Valid business record:
{
  "customer_type": "business",
  "company_name": "Acme Logistics",
  "vat_id": "FR-12345678",
  "billing_country": "FR"
}
Invalid pattern to avoid (missing dependency):
{
  "customer_type": "business",
  "vat_id": "FR-12345678"
}

Why this works

Without dependentRequired, the model might produce {"customer_type": "business", "vat_id": "FR-12345678"}: a business record with a VAT ID but no company name or billing country. Your application would then need to either reject the record and retry, or patch the missing fields from another source.

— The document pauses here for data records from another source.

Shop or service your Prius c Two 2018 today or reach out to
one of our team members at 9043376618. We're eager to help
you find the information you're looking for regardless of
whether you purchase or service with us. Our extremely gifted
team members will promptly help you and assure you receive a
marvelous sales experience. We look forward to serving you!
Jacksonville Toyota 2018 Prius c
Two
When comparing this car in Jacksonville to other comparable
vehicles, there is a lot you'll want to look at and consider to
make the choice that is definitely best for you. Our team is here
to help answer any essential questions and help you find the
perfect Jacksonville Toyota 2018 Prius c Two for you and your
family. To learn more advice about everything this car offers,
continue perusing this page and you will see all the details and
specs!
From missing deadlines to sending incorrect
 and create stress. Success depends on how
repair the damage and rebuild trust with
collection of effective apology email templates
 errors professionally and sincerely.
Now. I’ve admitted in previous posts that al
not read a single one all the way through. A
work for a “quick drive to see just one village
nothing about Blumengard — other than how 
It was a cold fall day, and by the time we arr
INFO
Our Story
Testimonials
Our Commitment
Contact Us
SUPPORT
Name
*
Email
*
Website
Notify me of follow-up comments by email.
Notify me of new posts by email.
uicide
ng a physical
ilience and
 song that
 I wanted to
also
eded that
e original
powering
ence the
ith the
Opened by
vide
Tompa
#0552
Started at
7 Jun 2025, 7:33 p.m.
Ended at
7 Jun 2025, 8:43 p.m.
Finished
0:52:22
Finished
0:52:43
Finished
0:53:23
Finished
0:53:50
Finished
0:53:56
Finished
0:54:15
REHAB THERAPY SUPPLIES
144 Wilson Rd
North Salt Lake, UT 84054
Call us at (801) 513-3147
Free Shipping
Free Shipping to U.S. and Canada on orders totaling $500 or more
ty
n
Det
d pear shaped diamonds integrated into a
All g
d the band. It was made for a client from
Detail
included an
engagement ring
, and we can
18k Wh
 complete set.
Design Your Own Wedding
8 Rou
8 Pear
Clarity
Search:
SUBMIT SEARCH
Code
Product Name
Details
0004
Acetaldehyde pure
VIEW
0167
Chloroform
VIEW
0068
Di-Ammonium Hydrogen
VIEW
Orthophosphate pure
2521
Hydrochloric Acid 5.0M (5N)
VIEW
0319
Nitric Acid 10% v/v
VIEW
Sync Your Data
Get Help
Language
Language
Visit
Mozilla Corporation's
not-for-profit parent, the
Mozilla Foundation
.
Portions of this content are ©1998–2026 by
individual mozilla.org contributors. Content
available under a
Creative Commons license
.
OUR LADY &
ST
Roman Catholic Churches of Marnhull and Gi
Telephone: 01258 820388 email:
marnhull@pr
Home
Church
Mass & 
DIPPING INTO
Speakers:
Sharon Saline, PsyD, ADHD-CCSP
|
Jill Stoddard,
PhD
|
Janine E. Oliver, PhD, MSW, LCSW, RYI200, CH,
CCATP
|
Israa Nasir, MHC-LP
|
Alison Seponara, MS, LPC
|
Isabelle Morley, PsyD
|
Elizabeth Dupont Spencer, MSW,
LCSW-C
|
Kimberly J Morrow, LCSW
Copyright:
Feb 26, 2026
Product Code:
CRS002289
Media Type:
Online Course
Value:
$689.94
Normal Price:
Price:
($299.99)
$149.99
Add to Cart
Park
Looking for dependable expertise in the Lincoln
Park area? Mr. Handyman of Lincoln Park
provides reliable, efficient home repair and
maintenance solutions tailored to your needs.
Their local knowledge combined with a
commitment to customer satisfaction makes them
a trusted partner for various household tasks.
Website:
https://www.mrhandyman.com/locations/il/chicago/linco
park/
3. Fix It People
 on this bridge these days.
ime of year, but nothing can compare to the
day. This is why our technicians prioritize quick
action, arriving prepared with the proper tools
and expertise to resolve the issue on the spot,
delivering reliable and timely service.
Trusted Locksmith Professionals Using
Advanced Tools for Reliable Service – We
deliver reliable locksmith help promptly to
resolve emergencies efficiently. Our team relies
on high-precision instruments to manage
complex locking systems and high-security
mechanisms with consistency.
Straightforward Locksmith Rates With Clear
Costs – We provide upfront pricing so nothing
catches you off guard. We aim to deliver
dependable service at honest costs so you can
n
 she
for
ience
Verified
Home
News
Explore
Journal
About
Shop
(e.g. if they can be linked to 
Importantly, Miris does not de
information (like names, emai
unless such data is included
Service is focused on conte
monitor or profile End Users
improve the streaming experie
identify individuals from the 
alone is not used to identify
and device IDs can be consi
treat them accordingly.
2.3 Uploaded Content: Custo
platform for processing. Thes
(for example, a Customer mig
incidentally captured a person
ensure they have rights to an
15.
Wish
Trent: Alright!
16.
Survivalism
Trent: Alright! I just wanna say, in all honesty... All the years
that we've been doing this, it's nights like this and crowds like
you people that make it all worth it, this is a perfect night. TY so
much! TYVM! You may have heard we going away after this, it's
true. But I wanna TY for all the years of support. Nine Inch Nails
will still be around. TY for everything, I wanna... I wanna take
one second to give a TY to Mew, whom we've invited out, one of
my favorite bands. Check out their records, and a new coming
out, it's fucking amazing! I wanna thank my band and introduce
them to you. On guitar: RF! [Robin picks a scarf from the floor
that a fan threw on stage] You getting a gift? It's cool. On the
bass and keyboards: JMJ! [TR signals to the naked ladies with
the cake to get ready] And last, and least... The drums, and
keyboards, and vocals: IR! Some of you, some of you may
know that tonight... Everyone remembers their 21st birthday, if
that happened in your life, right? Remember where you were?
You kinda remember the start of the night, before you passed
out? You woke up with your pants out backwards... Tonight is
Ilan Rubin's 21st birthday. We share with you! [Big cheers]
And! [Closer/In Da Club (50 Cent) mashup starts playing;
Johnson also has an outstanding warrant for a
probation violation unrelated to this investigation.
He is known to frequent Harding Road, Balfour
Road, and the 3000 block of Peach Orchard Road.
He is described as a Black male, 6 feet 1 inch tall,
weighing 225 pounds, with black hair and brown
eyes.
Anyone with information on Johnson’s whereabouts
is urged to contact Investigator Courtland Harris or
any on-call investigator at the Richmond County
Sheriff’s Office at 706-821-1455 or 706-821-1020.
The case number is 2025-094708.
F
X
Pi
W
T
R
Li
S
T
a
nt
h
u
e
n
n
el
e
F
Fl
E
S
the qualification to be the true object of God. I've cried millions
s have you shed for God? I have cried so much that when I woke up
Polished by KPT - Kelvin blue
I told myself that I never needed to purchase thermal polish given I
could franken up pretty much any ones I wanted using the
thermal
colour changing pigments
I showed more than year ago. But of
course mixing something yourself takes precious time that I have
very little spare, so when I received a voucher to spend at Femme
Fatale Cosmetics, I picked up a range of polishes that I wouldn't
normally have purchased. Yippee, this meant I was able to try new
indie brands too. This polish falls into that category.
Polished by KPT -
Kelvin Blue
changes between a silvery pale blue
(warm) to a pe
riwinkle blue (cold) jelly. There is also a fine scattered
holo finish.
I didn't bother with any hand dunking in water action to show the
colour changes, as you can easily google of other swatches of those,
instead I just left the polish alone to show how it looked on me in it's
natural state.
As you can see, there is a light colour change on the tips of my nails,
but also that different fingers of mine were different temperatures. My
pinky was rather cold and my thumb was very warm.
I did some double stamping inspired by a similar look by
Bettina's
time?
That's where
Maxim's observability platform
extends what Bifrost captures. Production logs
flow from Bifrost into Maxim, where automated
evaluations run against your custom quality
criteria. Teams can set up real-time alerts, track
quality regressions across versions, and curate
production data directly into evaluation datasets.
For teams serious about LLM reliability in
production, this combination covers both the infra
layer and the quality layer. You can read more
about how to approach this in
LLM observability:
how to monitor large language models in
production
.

Both options are expensive. dependentRequired prevents this at generation time. The model sees the constraint and produces all related fields together, or none of them. This keeps your application code simple: you validate once and process, rather than validate-then-repair. If this dependency needs to be part of the generated schema contract, use raw JSON Schema in response_format. Use the Pydantic and Zod patterns only when you are validating after generation inside your own application.